(What you have to do) Lift every line from the entries that includes the word "xChannelSelector".

Collected data
● ● ● ●

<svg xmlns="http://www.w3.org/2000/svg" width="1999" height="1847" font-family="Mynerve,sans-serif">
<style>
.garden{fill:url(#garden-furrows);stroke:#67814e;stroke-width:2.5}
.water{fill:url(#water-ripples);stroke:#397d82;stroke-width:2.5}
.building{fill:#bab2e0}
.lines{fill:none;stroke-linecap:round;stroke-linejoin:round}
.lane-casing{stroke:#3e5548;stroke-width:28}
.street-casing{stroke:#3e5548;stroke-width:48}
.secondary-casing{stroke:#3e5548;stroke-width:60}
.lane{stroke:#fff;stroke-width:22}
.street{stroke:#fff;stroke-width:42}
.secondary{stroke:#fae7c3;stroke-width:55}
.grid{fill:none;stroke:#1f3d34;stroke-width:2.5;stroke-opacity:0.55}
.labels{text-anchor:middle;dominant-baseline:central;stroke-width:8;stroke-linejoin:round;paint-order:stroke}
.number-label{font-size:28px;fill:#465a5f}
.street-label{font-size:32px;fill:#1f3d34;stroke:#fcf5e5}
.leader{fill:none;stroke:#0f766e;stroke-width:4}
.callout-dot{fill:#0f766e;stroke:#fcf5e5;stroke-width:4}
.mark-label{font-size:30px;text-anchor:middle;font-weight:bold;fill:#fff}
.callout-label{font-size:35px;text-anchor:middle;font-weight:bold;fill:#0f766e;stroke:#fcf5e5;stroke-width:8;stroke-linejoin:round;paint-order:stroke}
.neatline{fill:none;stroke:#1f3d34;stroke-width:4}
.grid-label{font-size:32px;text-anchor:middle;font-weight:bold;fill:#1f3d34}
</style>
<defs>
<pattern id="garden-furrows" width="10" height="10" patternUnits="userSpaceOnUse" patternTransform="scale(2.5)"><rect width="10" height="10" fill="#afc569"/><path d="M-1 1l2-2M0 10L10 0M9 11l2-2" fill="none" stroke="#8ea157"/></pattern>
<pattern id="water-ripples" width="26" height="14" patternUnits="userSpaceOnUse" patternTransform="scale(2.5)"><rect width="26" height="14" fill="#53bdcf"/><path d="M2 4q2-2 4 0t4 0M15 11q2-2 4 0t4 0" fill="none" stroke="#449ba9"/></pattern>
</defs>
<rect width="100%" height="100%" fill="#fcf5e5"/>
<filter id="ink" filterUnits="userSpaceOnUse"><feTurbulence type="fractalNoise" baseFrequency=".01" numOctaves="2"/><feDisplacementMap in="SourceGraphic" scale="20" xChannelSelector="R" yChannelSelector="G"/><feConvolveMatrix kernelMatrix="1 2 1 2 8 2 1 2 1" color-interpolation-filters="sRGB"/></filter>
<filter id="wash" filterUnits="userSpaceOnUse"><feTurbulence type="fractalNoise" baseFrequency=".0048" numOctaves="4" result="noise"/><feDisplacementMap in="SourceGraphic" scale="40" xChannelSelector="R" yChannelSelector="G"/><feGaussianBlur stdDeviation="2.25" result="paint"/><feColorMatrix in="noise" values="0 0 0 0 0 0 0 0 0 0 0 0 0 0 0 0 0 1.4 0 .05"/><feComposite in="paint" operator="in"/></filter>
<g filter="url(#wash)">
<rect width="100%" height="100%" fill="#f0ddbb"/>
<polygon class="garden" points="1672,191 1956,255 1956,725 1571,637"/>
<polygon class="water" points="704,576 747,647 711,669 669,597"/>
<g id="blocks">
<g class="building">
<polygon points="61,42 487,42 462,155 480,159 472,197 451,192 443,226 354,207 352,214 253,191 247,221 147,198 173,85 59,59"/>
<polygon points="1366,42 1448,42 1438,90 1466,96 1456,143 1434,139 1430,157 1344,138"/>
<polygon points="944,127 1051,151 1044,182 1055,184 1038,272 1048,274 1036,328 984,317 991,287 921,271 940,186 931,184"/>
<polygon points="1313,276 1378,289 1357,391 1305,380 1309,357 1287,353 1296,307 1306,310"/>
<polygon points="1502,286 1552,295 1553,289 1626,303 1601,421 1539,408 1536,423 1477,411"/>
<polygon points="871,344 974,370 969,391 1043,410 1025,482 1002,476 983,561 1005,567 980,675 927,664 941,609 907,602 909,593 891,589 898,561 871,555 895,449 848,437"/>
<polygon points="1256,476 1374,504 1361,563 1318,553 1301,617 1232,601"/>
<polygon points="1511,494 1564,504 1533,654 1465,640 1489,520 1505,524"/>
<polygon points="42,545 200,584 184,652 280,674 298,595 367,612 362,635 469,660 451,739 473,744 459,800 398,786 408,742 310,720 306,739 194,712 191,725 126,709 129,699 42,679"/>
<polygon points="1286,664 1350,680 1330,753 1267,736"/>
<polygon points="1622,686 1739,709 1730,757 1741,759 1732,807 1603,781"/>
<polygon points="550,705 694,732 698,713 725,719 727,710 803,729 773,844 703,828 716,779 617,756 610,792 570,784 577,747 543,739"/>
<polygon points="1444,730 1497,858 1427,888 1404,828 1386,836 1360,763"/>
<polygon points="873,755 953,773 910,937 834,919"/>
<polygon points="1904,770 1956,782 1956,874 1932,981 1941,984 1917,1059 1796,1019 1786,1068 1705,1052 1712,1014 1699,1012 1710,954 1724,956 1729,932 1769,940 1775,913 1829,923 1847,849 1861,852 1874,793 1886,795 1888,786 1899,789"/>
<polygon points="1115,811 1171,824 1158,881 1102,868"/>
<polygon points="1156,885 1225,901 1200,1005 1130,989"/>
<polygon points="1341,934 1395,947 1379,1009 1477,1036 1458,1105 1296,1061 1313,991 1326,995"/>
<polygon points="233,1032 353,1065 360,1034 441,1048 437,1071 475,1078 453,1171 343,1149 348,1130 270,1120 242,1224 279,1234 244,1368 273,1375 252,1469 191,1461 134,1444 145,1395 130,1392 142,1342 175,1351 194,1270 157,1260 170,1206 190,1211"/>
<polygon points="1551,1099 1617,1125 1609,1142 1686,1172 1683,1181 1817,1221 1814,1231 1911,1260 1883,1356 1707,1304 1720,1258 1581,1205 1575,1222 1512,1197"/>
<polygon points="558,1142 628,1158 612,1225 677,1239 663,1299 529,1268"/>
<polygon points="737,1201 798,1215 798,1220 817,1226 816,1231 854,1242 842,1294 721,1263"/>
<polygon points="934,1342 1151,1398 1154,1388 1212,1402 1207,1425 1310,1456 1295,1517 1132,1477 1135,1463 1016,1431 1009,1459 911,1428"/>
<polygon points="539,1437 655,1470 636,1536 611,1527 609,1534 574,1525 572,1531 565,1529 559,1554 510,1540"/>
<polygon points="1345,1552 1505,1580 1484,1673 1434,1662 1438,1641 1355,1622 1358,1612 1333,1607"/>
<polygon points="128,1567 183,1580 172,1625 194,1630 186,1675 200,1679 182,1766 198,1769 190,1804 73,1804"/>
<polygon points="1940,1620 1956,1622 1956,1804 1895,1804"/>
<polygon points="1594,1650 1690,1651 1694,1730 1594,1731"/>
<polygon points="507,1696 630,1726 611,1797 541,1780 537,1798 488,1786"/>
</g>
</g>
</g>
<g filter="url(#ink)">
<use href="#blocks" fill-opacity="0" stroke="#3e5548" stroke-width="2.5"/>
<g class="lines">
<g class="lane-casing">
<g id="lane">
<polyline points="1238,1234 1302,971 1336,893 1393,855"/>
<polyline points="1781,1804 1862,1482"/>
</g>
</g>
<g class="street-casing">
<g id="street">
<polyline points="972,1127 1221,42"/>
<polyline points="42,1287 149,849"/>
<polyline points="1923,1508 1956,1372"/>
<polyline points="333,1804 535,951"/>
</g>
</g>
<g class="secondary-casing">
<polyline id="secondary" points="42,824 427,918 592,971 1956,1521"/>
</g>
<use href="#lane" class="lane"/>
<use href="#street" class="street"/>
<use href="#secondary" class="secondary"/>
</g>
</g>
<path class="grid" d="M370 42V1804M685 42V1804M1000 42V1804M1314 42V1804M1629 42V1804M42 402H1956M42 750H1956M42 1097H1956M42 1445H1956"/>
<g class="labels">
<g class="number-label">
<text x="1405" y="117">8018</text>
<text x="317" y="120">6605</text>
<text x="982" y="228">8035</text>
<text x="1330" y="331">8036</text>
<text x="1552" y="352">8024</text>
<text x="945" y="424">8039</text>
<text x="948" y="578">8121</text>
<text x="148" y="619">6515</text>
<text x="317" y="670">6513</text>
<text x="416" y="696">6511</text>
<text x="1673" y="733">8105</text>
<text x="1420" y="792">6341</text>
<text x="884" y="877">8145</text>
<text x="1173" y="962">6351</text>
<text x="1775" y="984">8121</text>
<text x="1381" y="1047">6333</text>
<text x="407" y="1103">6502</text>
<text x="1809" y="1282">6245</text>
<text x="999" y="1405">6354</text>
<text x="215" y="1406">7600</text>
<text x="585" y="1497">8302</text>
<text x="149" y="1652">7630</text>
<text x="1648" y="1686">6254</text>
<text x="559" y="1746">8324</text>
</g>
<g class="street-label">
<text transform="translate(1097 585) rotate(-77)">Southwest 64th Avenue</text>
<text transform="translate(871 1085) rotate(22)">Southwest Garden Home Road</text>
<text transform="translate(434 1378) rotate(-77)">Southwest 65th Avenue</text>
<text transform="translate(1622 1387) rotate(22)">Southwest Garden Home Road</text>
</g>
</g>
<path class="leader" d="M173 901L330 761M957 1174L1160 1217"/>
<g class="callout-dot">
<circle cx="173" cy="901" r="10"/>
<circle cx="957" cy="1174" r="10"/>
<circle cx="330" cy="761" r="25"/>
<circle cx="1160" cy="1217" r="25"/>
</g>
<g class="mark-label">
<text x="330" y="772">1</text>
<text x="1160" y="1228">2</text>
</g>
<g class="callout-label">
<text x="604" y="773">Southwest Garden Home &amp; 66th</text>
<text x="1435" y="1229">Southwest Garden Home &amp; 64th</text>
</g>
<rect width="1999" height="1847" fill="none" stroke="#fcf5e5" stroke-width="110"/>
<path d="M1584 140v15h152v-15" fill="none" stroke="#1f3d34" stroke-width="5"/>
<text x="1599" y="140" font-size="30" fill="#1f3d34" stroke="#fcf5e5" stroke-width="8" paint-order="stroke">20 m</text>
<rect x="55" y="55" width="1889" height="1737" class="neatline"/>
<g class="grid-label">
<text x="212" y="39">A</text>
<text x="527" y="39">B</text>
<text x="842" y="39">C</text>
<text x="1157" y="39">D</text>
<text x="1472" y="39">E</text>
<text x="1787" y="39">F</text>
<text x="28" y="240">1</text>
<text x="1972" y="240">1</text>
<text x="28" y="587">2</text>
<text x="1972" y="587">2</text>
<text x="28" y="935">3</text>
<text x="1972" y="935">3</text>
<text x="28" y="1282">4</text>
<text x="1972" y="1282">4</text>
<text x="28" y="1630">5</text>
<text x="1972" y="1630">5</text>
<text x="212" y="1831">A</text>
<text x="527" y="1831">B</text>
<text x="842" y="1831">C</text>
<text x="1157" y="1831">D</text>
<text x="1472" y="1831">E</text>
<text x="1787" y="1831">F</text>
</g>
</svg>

● ● ● ●

(Answer to this problem)
<filter id="ink" filterUnits="userSpaceOnUse"><feTurbulence type="fractalNoise" baseFrequency=".01" numOctaves="2"/><feDisplacementMap in="SourceGraphic" scale="20" xChannelSelector="R" yChannelSelector="G"/><feConvolveMatrix kernelMatrix="1 2 1 2 8 2 1 2 1" color-interpolation-filters="sRGB"/></filter>
<filter id="wash" filterUnits="userSpaceOnUse"><feTurbulence type="fractalNoise" baseFrequency=".0048" numOctaves="4" result="noise"/><feDisplacementMap in="SourceGraphic" scale="40" xChannelSelector="R" yChannelSelector="G"/><feGaussianBlur stdDeviation="2.25" result="paint"/><feColorMatrix in="noise" values="0 0 0 0 0 0 0 0 0 0 0 0 0 0 0 0 0 1.4 0 .05"/><feComposite in="paint" operator="in"/></filter>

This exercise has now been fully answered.